◆ **LIST OF TASKS**:
**1)** Return the passage of the segmentation post between "class_1_shape_cond_3 = (img_as_array[:, :, 2]" and "(class_1_shape + class_2_shape)", inclusive.
**2)** Which classes does the segmentation post list in parentheses as the classes in its dataset?
**3)** Translate this sentence from the segmentation post into German: "I think, this is called One-Hot-Encoded Array."

*** Opening of PAGE EXCERPT ***

I'm creating my own Dataset for People and Street Segmentation. Below, you see a labled Ground Truth (GT) Image.
In the past I did a simple Regression between the model output and the GT Image (in the past I only used Streets). Now I read, Cross Entropy Loss is more common in that case. Since, my GT and also the model output Image has the same width w and height h as the input image, I have to create an array of size h x w x c, where c is the number of classes (in my case 3, background, street, people). I think, this is called One-Hot-Encoded Array.
I solved this as follows:
for height in range(len(img_as_np_array)):
for width in range(len(img_as_np_array[0])):
temp = np.zeros(classes)
if get_class(img_as_np_array[height,width]) == 1:
temp[1] = 1
one_hot_label[height,width] = temp
if get_class(img_as_np_array[height,width]) == 2:
temp[2] = 1
one_hot_label[height,width] = temp
where the method get_class(channels) decides the pixel class by the color of the pixel.
def get_class(channels):
threshold = 40
# Class 1 corresponds to streets, roads
if channels[0] in np.arange(243-threshold,243+threshold,1) and \
channels[1] in np.arange(169-threshold,169+threshold,1) and \
channels[2] in np.arange(0,threshold,1):
return 1
# Class 2 corresponds to people
if channels[0] in np.arange(0,threshold,1) and \
channels[1] in np.arange(163-threshold,163+threshold,1) and \
channels[2] in np.arange(232-threshold,232+threshold,1):
return 2
# Class 0 corresponds to background respectively other things
return 0
I have two questions:
My approach is very slow (about 3 minutes for a Full HD Image), is there a way to speed this up?
I noticed that the colors differ in the sense of channel values. For example, orange should be [243,169,0] (RGB), but I found entries like this [206,172,8] or even this [207,176,24] could that happen, because I store my labels as jpg? Is there a better way to find the orange and blue pixels than my idea above with the threshold?
EDIT:
I solved the first question by my self. This takes 2 or 3 seconds for an Full HD Image:
threshold = 40
class_1_shape_cond_1 = (img_as_array[:, :, 0] >= 243 - threshold) * (img_as_array[:, :, 0] <= 243 + threshold)
class_1_shape_cond_2 = (img_as_array[:, :, 1] >= 171 - threshold) * (img_as_array[:, :, 1] <= 171 + threshold)
class_1_shape_cond_3 = (img_as_array[:, :, 2] >= 0) * (img_as_array[:, :, 2] <= threshold)
class_1_shape = (class_1_shape_cond_1 * class_1_shape_cond_2 * class_1_shape_cond_3)
Then I do the same for class 2 and for class 3 (everything else) I can do:
class_3_shape = 1 - (class_1_shape + class_2_shape)
After that I have to adjust the type with:
class_1_shape = class_1_shape.astype(np.uint8)
class_2_shape = class_2_shape.astype(np.uint8)
class_3_shape = class_3_shape.astype(np.uint8)
Question 2 is still an open.

*** Close of PAGE EXCERPT ***
*** Opening of RECORDS SHOWN ***

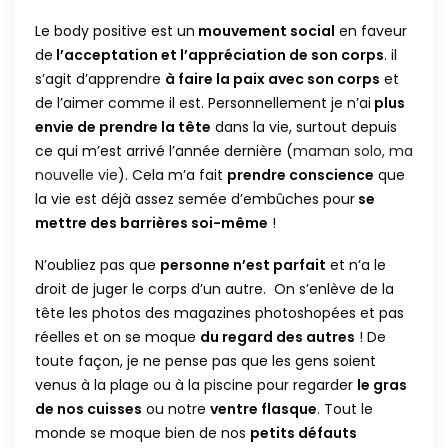
Le body positive est un
mouvement social
en faveur
de
l’acceptation et l’appréciation de son corps
. il
s’agit d’apprendre
à faire la paix avec son corps
et
de l’aimer comme il est. Personnellement je n’ai
plus
envie de prendre la tête
dans la vie, surtout depuis
ce qui m’est arrivé l’année dernière (
maman solo, ma
nouvelle vie
). Cela m’a fait
prendre conscience
que
la vie est déjà assez semée d’embûches pour
se
mettre des barrières soi-même
!
N’oubliez pas que
personne n’est parfait
et n’a le
droit de juger le corps d’un autre. On s’enlève de la
tête les photos des magazines photoshopées et pas
réelles et on se moque
du regard des autres
! De
toute façon, je ne pense pas que les gens soient
venus à la plage ou à la piscine pour regarder
le gras
de nos cuisses
ou notre
ventre flasque
. Tout le
monde se moque bien de nos
petits défauts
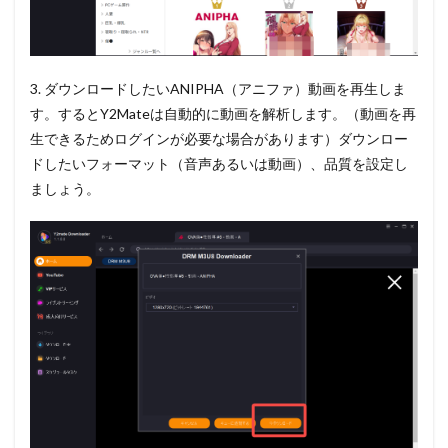
3. ダウンロードしたいANIPHA（アニファ）動画を再生しま
す。するとY2Mateは自動的に動画を解析します。（動画を再
生できるためログインが必要な場合があります）ダウンロー
ドしたいフォーマット（音声あるいは動画）、品質を設定し
ましょう。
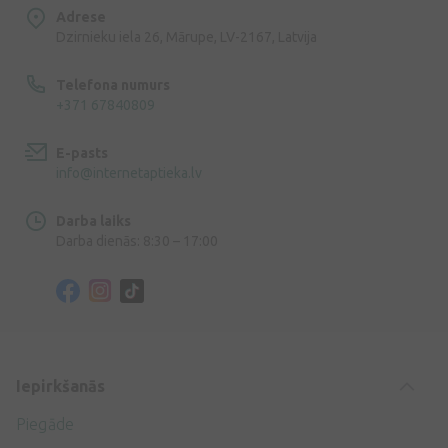
Adrese
Dzirnieku iela 26, Mārupe, LV-2167, Latvija
Telefona numurs
+371 67840809
E-pasts
info@internetaptieka.lv
Darba laiks
Darba dienās: 8:30 – 17:00
Iepirkšanās
Piegāde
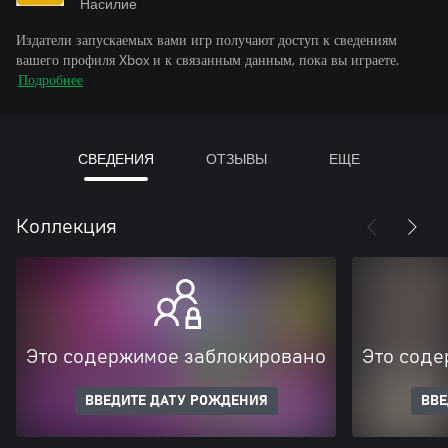
Насилие
Издатели запускаемых вами игр получают доступ к сведениям
вашего профиля Xbox и к связанным данным, пока вы играете.
Подробнее
СВЕДЕНИЯ
ОТЗЫВЫ
ЕЩЕ
Коллекция
Это содержимое заблокировано
Это соде
ВВЕДИТЕ ДАТУ РОЖДЕНИЯ
ВВЕ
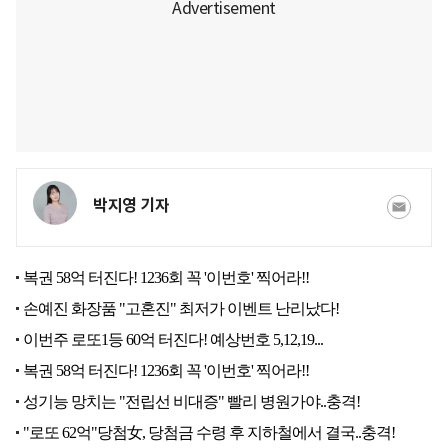
박지영 기자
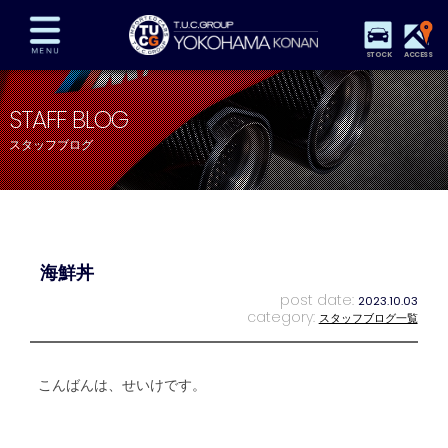
STOCK
ACCESS
在庫車両情報
保証&サービス
パーツリスト
STAFF BLOG
TUCとは？
店舗情報
アクセスマップ
スタッフブログ
全国納車
特別作業
注文販売
自動車保険
買取査定
スタッフ紹介
リクルート
お問い合わせ
会社概要
海鮮丼
プライバシーポリシー
スタッフblog
納車blog
post date:
2023.10.03
category:
スタッフブログ一覧
こんばんは、せいけです。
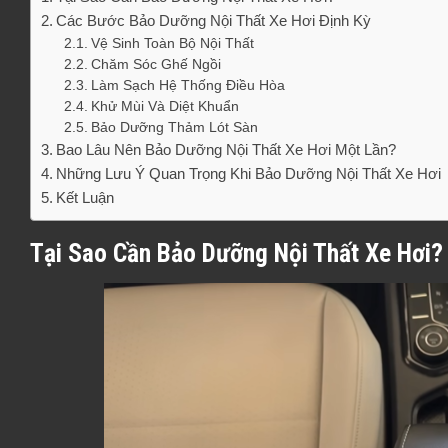
Các Bước Bảo Dưỡng Nội Thất Xe Hơi Định Kỳ
Vệ Sinh Toàn Bộ Nội Thất
Chăm Sóc Ghế Ngồi
Làm Sạch Hệ Thống Điều Hòa
Khử Mùi Và Diệt Khuẩn
Bảo Dưỡng Thảm Lót Sàn
Bao Lâu Nên Bảo Dưỡng Nội Thất Xe Hơi Một Lần?
Những Lưu Ý Quan Trọng Khi Bảo Dưỡng Nội Thất Xe Hơi
Kết Luận
Tại Sao Cần Bảo Dưỡng Nội Thất Xe Hơi?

*** Close of RECORDS SHOWN ***

◆ **EXPECTED RESPONSES**:
**1)**
class_1_shape_cond_3 = (img_as_array[:, :, 2] >= 0) * (img_as_array[:, :, 2] <= threshold)
class_1_shape = (class_1_shape_cond_1 * class_1_shape_cond_2 * class_1_shape_cond_3)
Then I do the same for class 2 and for class 3 (everything else) I can do:
class_3_shape = 1 - (class_1_shape + class_2_shape)

**2)** background, street, people

**3)** Ich glaube, das nennt man ein One-Hot-kodiertes Array.